STATED PROBLEM A
Using the article on blockchain hash functions, answer the following:
(i) Which digest sizes does the article give for a hash function's fixed-size output?
(ii) According to the Avalanche Effect, roughly how much of the output changes when 1 bit of the input is changed?
(iii) Which property is the reason a hash is called a unidirectional function?
STATED PROBLEM B
Pick up the article on blockchain hash functions after its last sentence and keep writing.

TEXT PROVIDED
Rob Behnke
March 7th, 2023
In this article, we’ll provide an overview of blockchain hash functions, their properties and types, their uses, and application in different blockchains. By the end of the article, you will have a clear understanding of the working principles of the hash functions, their attack vectors, and their importance to blockchain technology.
Let’s dive right in!
In the most basic sense, a hash function is a function that accepts any size input and creates a fixed-size digest which is “random” looking. The working mechanism is simple: you have a certain data, then you run it through a hash function, and then get an output digest. This fixed-sized digest can be 32-bit, 64-bit, 128-bit, or 256-bit depending on the hash function adopted.
Hash functions are cryptographic algorithms that are extensively used in blockchain consensus mechanisms. You have probably heard of or used any of the popular hash functions like MD5, SHA-1, SHA-256, BLAKE2, etc. In the next section, we will take a look at the underlying properties of these algorithms and how they work.
Hashing consists of several properties, including:
The Avalanche Effect: This connotes that changing 1 bit of the input results in a change in about half of the output bits.
Preimage Resistance: This connotes that given a value y, you can’t find any x such that hash(x)=y. This is why a hash (short for hash functions) is called a unidirectional function, which is a very important property in hashing algorithms.
Collision Resistance: This connotes that there is no x, z pair such that x!=z but hash(x)==hash(z). This means that it must be computationally intractable to have two different input messages x and z such that the hash of x is the same as the hash of z.

Data items
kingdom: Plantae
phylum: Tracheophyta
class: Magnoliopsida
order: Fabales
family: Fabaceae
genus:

TASK RESPONSE A
(i) 32-bit, 64-bit, 128-bit, or 256-bit, depending on the hash function adopted.
(ii) About half of the output bits.
(iii) Preimage Resistance.

TASK RESPONSE B
Collision resistance has been broken for popular algorithms like SHA-1 and the MD5, but the Pre-image Resistance property still remains intact. Another important property is the speed required to produce the digest message output.
In the most fundamental way, the hash function f(M) of the arbitrarily long message [M] is a function that receives [M], runs a hash on it which compresses [M] to a fixed length, and obtains an output (message digest or hash value) of a determined fixed length [M`].
Let’s see how to implement SHA-256 in Rust, to show the properties of a normal hash function.
In a Rust file, paste the following code and run it:
use sha256{digest, try_digest};
fn main() {
let message = "hello";
let hash_value = digest(message);
println!("{}", hash_value);
}
This returns a fixed-size string:
70de66401b1399d79b843521ee726dcec1e9a8cb5708ec1520f1f3bb4b1dd984
To test the avalanche effect, let’s change the message to “helo” instead. The output will be:
f4e454f802b88d2f64168ff1742e8cf413fd677d38b87cbefb45821f8981b912
You can also confirm that the length of the first hash digest is equal to the length of the second hash digest, and it takes a fraction of a second to compute this.
Popular hash functions are designed using a method called the iterated hash function method. This method involves dividing the data to be hashed into equal block sizes, then processing them iteratively with compression functions. Examples of these methods include:
Merkle-Damgard construction
Sponge construction
The steps involved in the design of this hash functions includes:
Pad the data to convert it into 512 bits — the required block size — if it is not up to.
Parse the data into blocks to divide the data into equal blocks of 512 bits.
Set the initial hash value, which ensures there are no backdoors in the algorithm.
The blocks are processed sequentially, for up to 64 dissimilar rounds, after which the hash digest is complete.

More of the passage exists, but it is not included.